▸ Information provided
============================================================

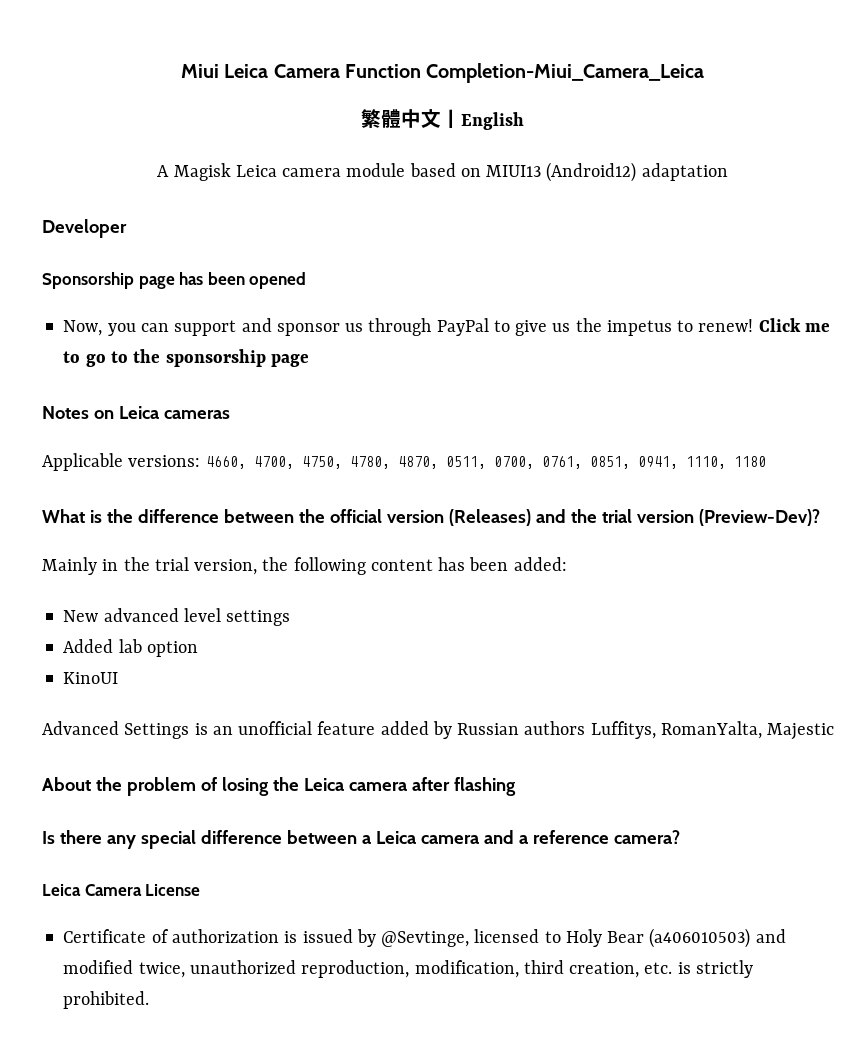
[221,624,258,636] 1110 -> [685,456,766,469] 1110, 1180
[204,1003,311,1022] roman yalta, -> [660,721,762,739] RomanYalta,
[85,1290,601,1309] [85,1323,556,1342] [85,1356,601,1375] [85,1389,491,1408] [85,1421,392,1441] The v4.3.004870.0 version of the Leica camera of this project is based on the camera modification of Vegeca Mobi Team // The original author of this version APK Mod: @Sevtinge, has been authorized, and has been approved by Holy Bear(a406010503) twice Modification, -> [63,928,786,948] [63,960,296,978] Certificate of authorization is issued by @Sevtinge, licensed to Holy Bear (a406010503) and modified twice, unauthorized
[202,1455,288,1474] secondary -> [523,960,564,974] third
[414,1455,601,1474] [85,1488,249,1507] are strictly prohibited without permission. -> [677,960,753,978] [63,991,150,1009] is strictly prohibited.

============================================================

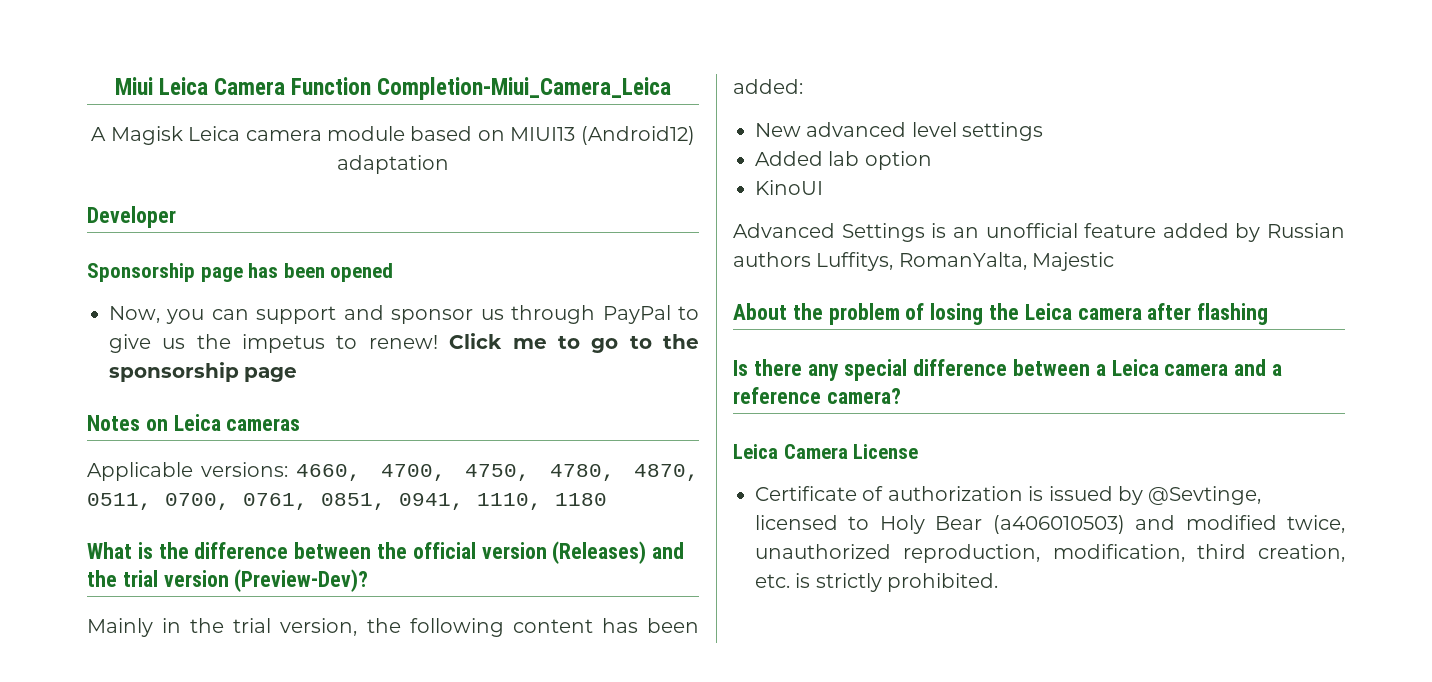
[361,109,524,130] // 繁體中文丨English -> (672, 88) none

============================================================

For this exercise, output exactly the lines above from the line with "[221,624,258,636] 1110 ->" to the line with "[414,1455,601,1474] [85,1488,249,1507] are", counting both, and leave out the rest.

[221,624,258,636] 1110 -> [685,456,766,469] 1110, 1180
[204,1003,311,1022] roman yalta, -> [660,721,762,739] RomanYalta,
[85,1290,601,1309] [85,1323,556,1342] [85,1356,601,1375] [85,1389,491,1408] [85,1421,392,1441] The v4.3.004870.0 version of the Leica camera of this project is based on the camera modification of Vegeca Mobi Team // The original author of this version APK Mod: @Sevtinge, has been authorized, and has been approved by Holy Bear(a406010503) twice Modification, -> [63,928,786,948] [63,960,296,978] Certificate of authorization is issued by @Sevtinge, licensed to Holy Bear (a406010503) and modified twice, unauthorized
[202,1455,288,1474] secondary -> [523,960,564,974] third
[414,1455,601,1474] [85,1488,249,1507] are strictly prohibited without permission. -> [677,960,753,978] [63,991,150,1009] is strictly prohibited.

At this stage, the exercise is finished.